Pensavamo di ottenere un risultato migliore, ci siamo sentiti defraudati ma, da voi come da noi, la magistratura è indipendente e non entreremo nel merito. Quando ci saranno le motivazioni della sentenza, accompagneremo le decisioni di famigliari e vittime, che sono i principali protagonisti. La battaglia non è finita. Anche se, per quanto ci riguarda, non condividiamo la sentenza, consideriamo molto importante il significato generale del processo, che ci ha unito nel dolore e nella ricerca dei diritti. Una battaglia importante nel difficile momento che sta vivendo l’Europa per diverse ragioni, dalla situazione in Medioriente e alle minacce di terrorismo, alla questione dei migranti, alle disuguaglianze economiche, che interessano anche il nostro continente, nonostante gli indubbi passi avanti. L’atteggiamento della nuova amministrazione Usa invita a cercare soluzioni comuni.

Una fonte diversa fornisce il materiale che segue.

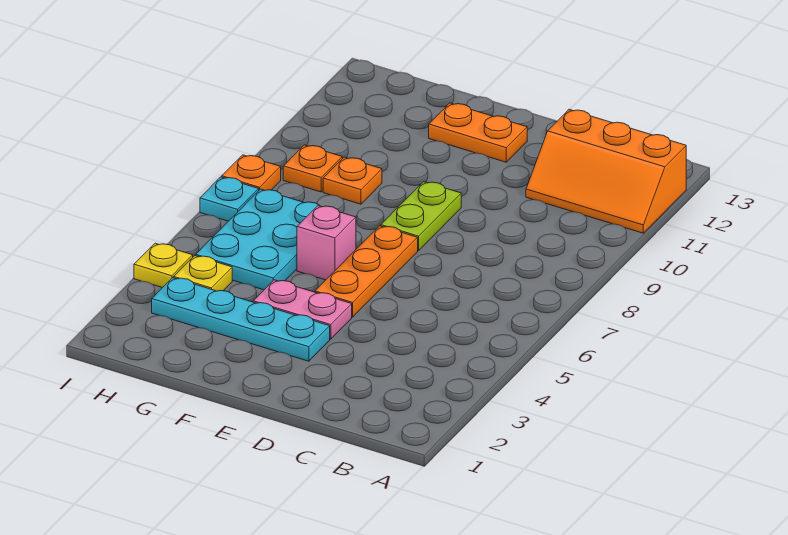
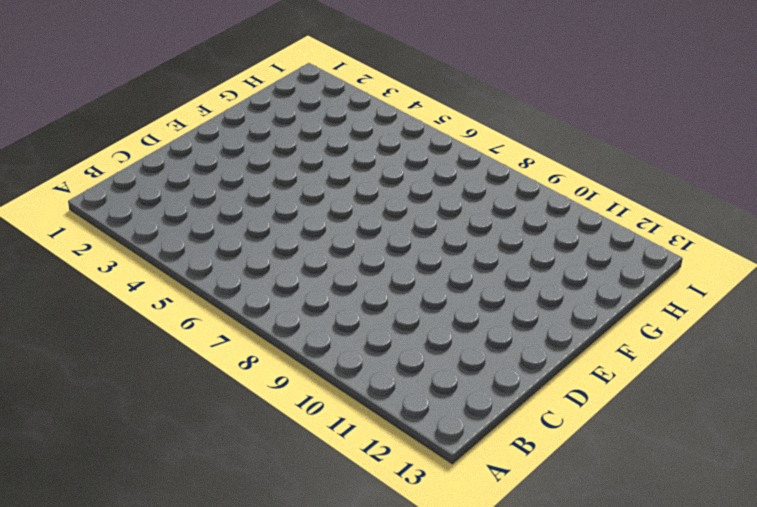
none -> orange slope A11:C12 level 1 top 12
none -> cyan plate E3:H3 level 1
none -> pink plate E4:F4 level 1

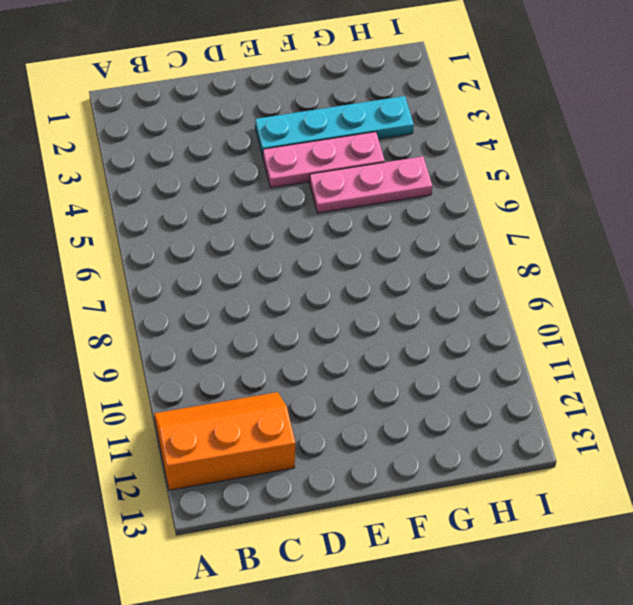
pink plate E4:G4 level 1 -> pink plate E4:F4 level 1
pink plate F5:H5 level 1 -> cyan plate G5:H7 level 1
none -> orange plate E5:E7 level 1
none -> lime plate E8:E9 level 1
none -> orange plate E12:F12 level 1

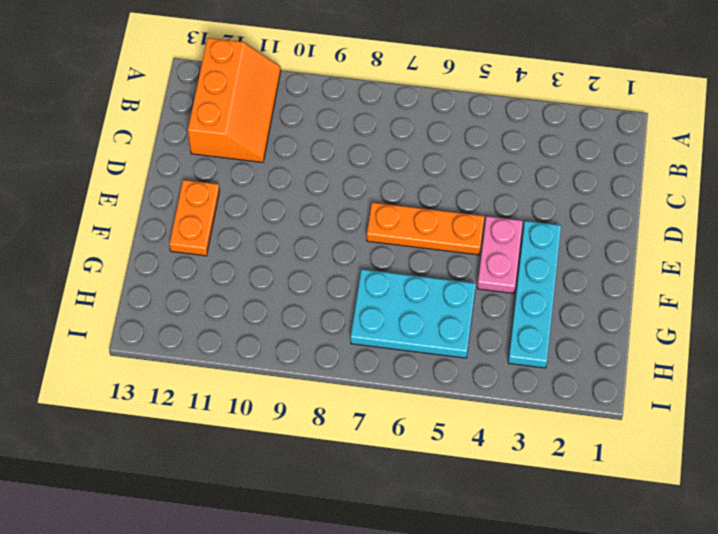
none -> lime plate E8:E9 level 1
none -> pink brick F6 level 1
none -> orange plate G9 level 1

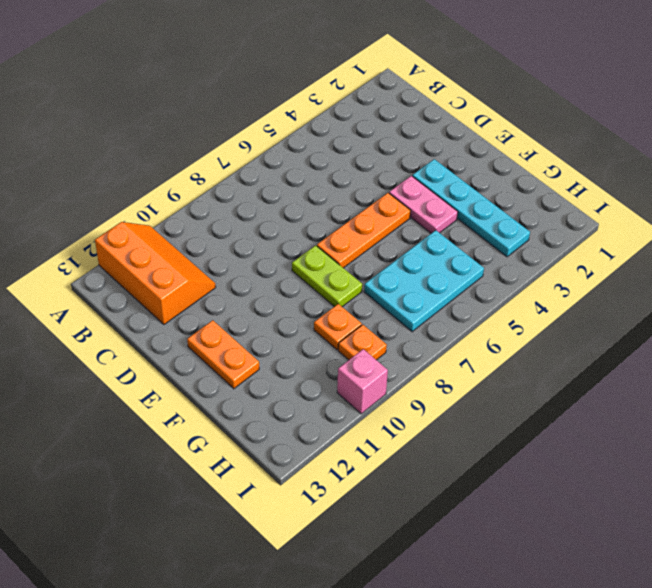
lime plate E8:F8 level 1 -> lime plate E8:E9 level 1
pink brick I10 level 1 -> pink brick F6 level 1
none -> yellow plate H4 level 1
none -> yellow plate I4 level 1
none -> cyan plate I7 level 1

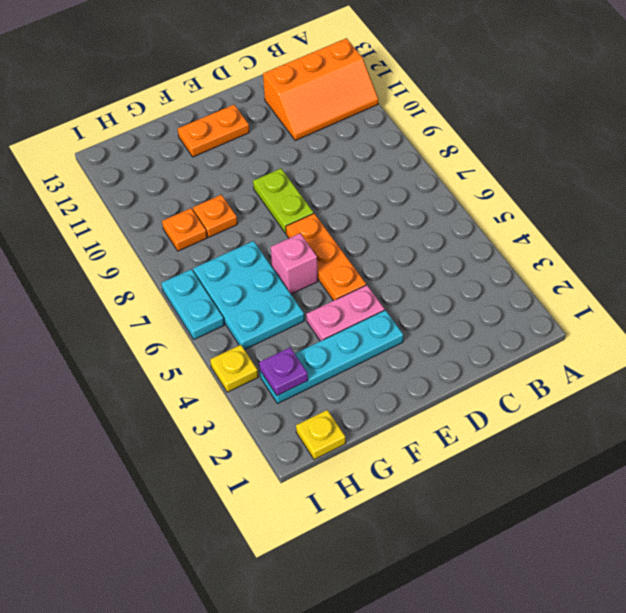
yellow plate H1 level 1 -> yellow plate H4 level 1
purple plate H3 level 2 -> none
cyan plate I6:I7 level 1 -> cyan plate I7 level 1
none -> orange plate I8 level 1

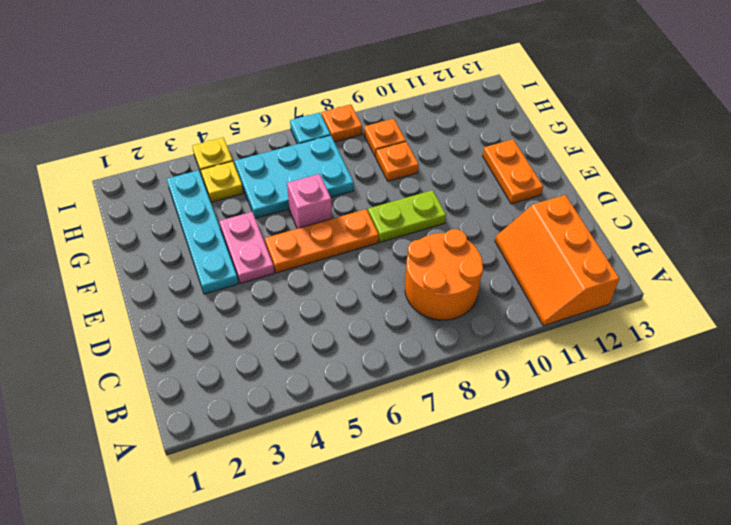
orange round brick B8:C9 level 1 -> none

A breve lei parteciperà al vertice della Celac, la Comunità degli stati latinoamericani e caraibici. Con quali obiettivi?
Un’amministrazione Usa che inizia la gestione con l’immagine di un muro non lascia ben sperare. Bisogna fortificare l’integrazione latinoamericana per far fronte alla nuova situazione. Quando tutti siamo d’accordo, l’integrazione è facile, ora, di fronte alle nuove sfide – dal processo di pace in Colombia alla difficile situazione interna del Venezuela, al cambio di indirizzo in Argentina e in Brasile -, i governi latinoamericani sono chiamati a una maggior responsabilità.
Il Venezuela presiede importanti organismi internazionali. Perché ha problemi nel Mercosur? E perché il suo compagno di partito Almagro, capo dell’OSA, tace sulle torture in Messico ma attacca Maduro?
L’Uruguay ha trasferito la presidenza pro-tempore al Venezuela e quando altri soci hanno voluto espellerlo, abbiamo dato più tempo perché si mettesse a norma con alcune regole del Mercosur. E abbiamo insistito perché restasse, con voto ma senza voce. Sia Pepe Mujica che io abbiamo espresso disaccordo dalle scelte di Almagro.
Nel suo paese vi sono state proteste per l’intenzione di aderire agli accordi di libero commercio con l’Europa.
Siamo una piccola economia, prevalentemente basata sulle esportazioni agroindustriali, cerchiamo facilitazioni su tutti i mercati internazionali a partire dal Mercosur: con la Cina, con la Russia e con l’Europa. L’integrazione regionale non deve diventare un freno.